How the Principle of Alloys Works with Relationships and Team Building
1 + 1 = 2.
That shouldn’t come as much of a surprise to most readers, just hear me out. While this principle works when doing your first grade math homework, it doesn’t always apply in real life. Knowing how to combine things and people to make something greater than the sum of its parts is a master-level management skill in every part of your life.
This is the principle of alloys. In engineering, you make an alloy by combining metal with another element. This creates some of the most important material in our modern world, like steel.
Steel, in its simplest form, is iron mixed with carbon. The result is something much stronger than either component. It doesn’t rust as easily as iron, and it performs much better under tension and compression.
To put it another way, an allow takes 1 + 1 and turns it into 3. To do this in your life, you just have to pick the right 1’s.
Why Alloys Are Your Ally
When building a team or a community, you need to make an alloy.

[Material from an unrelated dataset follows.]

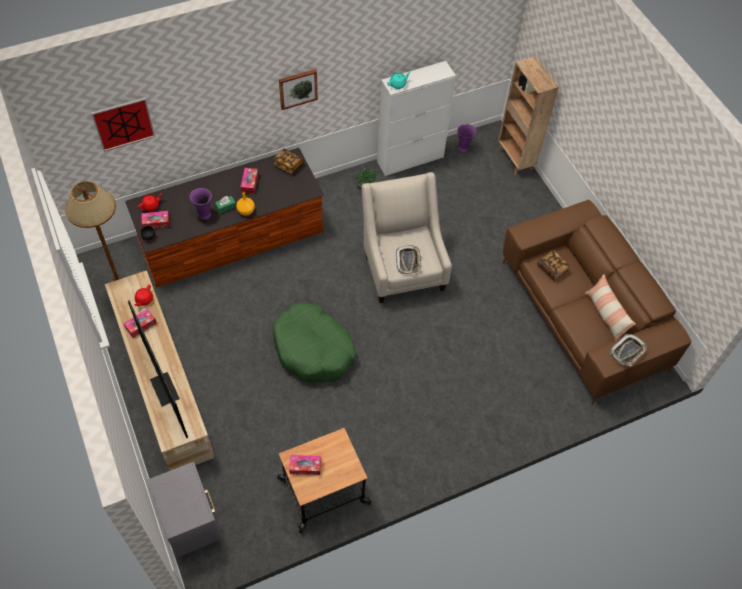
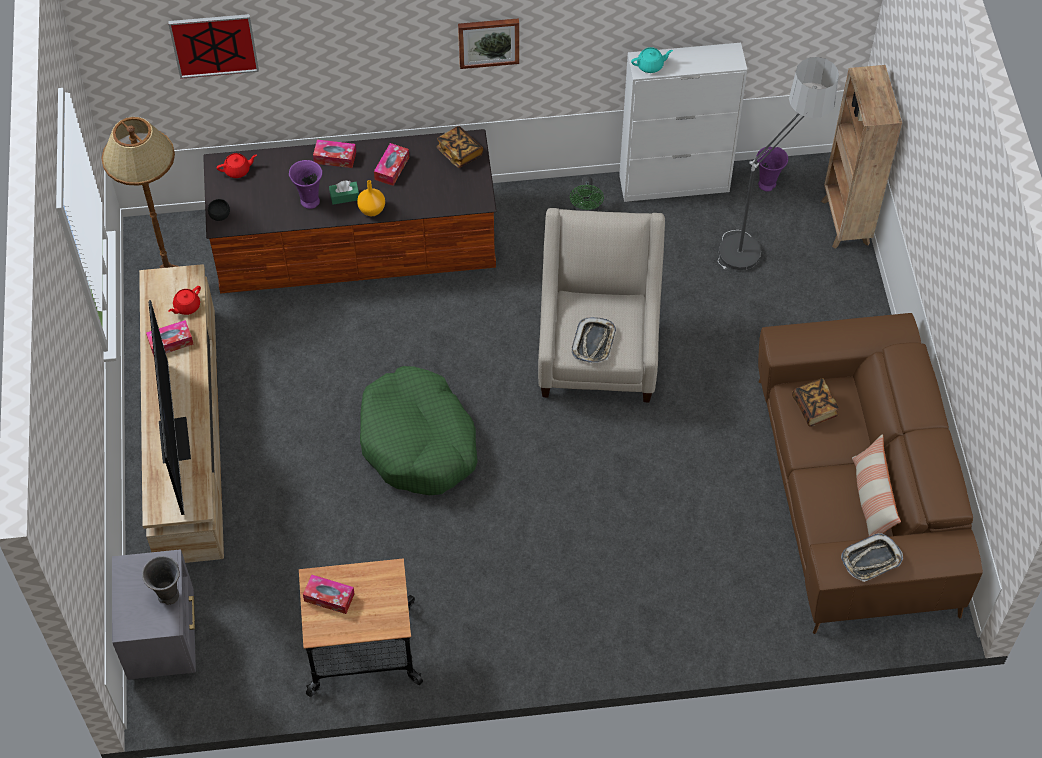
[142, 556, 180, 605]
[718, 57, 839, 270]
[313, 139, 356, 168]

If you are working on a project that requires a lot of coding, you hire programmers. But do you seek out programmers who all have similar backgrounds and experiences? No.
Teams are such powerful problem solvers because you can gather people with all different kinds of traits and hard earned know-how. When people face challenges, they come up with solutions. And the more they encounter the same kind of challenge, the more honed and brilliant those solutions become. Soon, it’s second nature to solve.
So when we build teams, you radically expand your capabilities by bringing in people who have perfected different sets of solutions.
It’s still important that there’s some common ground, too. In the alloy metaphor, you aren’t making steel by combining mined ore with a poem. In your team, members have to be compatible enough to understand what the other is saying, but not so compatible that they finish each other's sentences.
So in our example, you hire coders who know how to work in the programming language you’ll be using. But they should have different experiences with what they’ve applied that language to.
How to Know You’ve Made an Alloy
So how do you know you’ve made an alloy?
Sometimes, you just know. There are people who make you excited to get to work on the common goal, and you can have discussions with them that continue to improve the project. If you are having a great time while doing great work, you have an alloy.
But there are subtler varieties. If you have team members who become go-to resources for certain problems, you are likely on the right track. If there are tasks that bring multiple team mates together and they hit it out of the park, we’re in alloy territory.
Finding the right mix is art more than science, but the alloy is a powerful way to look at what you are trying to do. When you bring an individual into the team, what do they have that no one else does? What do they need that you can offer? The more answers you have to both these questions, the better the fit.
And then, like steel, your team will be tougher and perform better than any member could on their own. Or maybe, just maybe, you made 1 + 1 = 3.